Phase output — Monitor

Status: complete

Input Summary: Deploy phase output — implemented RBAC model, rollout result, denial logs.

Artifacts:

Artifact Retention
Monitor checklist (this document) immutable
Failure scenario registry (this document) immutable

Risks and Assumptions:

Severity Entry
medium Permission creep is a persistent risk; the control checklist must be re-run at the start of each subsequent milestone that adds new roles or permissions
low Service-level bypass risk (identified in Deploy) remains open; carry forward to next Discover

Next Step: Carry open risks (service-level bypass) into next Discover as documented inputs.


Decision log

date: <project date>
decision: deny-by-default adopted as the access-evaluation baseline
reason: any permission model that grants by default requires exhaustive coverage to remain secure; deny-by-default limits the blast radius of missing permission definitions
decided-by: human
refs: Apply phase output (access-evaluation principles)
date: <project date>
decision: emergency override paths excluded from this milestone scope
reason: emergency paths require separate security review; including them would expand scope beyond the defined milestone boundary
decided-by: human
refs: Discover phase output (risks and assumptions)

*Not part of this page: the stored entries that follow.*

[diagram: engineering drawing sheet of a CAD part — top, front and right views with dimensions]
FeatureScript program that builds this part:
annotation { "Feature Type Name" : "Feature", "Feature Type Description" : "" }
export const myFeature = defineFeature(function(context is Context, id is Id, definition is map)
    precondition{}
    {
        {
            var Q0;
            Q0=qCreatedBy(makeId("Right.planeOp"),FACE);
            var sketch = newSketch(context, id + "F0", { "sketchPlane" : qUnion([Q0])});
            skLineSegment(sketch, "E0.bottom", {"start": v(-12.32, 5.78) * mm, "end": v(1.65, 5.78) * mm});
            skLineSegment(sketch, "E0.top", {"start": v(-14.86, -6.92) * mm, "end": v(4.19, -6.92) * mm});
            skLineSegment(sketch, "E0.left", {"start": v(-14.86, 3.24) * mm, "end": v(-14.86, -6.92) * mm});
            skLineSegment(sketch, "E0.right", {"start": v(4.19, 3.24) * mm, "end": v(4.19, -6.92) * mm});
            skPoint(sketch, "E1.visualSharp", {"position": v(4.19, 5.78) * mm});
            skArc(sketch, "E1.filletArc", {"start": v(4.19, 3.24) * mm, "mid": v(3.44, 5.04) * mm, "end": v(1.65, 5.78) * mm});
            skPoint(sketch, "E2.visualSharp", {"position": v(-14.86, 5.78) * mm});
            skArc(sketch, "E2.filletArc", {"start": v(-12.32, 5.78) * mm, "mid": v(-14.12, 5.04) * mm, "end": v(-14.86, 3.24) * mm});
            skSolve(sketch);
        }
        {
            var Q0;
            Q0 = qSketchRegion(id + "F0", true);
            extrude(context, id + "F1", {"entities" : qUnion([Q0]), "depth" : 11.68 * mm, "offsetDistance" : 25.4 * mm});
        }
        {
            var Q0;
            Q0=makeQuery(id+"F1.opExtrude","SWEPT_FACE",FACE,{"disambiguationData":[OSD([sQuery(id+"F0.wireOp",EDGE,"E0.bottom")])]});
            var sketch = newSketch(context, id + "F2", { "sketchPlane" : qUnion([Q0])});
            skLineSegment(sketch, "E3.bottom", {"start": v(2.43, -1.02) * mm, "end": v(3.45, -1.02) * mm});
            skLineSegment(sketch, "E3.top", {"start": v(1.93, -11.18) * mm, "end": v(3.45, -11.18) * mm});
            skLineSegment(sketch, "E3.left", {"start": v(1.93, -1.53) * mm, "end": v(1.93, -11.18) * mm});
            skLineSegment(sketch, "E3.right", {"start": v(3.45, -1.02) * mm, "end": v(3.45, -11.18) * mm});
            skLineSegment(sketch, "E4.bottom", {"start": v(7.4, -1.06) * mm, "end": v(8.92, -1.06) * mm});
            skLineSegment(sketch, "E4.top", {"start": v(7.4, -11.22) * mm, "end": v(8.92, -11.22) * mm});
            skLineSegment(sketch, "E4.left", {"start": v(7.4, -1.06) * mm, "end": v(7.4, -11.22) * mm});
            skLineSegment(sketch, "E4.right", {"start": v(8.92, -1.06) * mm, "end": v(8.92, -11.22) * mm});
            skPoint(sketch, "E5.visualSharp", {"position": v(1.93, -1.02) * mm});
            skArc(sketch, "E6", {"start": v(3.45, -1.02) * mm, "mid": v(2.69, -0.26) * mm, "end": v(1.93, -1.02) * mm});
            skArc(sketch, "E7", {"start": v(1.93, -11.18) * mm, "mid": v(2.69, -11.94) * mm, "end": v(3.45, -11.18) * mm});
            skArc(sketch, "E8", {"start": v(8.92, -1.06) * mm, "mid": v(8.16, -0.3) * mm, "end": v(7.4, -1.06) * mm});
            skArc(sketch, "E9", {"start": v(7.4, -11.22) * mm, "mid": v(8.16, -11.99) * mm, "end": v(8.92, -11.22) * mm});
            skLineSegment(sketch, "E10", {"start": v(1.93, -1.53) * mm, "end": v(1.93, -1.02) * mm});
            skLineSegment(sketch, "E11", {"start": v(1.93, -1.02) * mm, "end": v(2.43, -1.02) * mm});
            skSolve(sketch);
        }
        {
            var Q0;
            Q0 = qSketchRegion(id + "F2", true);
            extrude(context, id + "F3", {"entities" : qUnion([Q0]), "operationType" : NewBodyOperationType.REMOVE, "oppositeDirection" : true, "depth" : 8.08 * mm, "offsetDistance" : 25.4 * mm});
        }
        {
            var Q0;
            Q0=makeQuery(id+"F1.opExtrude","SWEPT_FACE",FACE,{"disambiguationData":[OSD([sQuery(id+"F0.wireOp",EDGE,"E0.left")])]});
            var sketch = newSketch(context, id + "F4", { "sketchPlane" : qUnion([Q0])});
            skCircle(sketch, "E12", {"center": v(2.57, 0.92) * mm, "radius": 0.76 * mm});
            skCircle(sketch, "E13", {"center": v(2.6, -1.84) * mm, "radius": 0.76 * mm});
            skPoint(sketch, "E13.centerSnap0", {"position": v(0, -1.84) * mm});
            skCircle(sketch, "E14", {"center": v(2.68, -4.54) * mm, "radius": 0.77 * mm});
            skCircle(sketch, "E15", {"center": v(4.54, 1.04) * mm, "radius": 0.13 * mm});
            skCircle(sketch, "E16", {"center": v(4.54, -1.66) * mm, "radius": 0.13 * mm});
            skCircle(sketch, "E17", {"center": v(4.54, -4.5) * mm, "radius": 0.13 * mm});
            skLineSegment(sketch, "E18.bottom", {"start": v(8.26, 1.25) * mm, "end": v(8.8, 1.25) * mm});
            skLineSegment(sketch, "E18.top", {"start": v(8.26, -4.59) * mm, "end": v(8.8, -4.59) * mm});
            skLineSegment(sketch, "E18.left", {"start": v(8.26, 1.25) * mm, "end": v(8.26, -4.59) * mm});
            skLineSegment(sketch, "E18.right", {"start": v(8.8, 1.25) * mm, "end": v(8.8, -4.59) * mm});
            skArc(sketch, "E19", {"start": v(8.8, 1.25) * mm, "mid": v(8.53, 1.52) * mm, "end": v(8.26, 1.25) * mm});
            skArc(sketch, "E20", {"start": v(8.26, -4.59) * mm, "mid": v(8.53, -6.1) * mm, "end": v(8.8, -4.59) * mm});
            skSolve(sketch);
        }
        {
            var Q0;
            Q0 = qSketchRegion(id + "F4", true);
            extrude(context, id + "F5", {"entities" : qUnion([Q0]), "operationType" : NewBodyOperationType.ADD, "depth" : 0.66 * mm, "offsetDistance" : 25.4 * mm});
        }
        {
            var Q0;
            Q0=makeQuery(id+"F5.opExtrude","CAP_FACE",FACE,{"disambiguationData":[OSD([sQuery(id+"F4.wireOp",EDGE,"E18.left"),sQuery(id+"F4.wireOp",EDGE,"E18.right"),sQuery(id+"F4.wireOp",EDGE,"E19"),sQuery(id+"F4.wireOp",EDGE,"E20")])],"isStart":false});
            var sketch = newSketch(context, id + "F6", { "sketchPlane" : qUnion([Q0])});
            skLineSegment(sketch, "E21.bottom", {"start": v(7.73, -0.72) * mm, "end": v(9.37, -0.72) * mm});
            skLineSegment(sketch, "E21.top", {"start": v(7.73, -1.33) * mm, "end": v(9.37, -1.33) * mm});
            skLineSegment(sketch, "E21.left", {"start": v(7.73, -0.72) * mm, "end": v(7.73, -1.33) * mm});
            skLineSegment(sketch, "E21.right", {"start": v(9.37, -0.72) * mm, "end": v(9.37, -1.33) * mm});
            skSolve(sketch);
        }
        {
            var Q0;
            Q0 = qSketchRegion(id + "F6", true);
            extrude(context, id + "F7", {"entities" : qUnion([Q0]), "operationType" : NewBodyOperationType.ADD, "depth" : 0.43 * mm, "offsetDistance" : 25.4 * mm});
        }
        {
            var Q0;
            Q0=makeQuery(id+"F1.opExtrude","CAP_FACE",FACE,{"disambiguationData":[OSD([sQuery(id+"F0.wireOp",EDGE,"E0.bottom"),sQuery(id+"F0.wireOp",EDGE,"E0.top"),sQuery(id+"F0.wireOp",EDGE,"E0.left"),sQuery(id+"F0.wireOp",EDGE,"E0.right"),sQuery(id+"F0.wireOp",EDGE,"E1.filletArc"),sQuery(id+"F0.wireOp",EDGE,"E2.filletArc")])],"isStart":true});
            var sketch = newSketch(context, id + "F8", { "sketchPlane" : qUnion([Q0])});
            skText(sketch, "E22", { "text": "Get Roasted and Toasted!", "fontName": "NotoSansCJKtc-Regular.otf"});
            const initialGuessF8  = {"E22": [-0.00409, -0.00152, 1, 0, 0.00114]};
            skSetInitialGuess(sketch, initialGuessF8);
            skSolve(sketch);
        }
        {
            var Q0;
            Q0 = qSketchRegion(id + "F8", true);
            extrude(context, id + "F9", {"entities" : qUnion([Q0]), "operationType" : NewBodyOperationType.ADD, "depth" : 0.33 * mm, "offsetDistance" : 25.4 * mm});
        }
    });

Why this is a useful DAD-M example

This example shows the value of DAD-M on a technical milestone that could easily collapse into unstructured implementation. Discover keeps the access problem factual. Apply defines the model before code spreads. Deploy treats rollout as part of the solution instead of an afterthought. Monitor keeps the permission system from quietly drifting into over-privileged behavior.

The structure also demonstrates the severity scale in practice: high risks require active attention before the phase closes, medium risks are tracked and carried forward, and info entries document assumptions without blocking progress.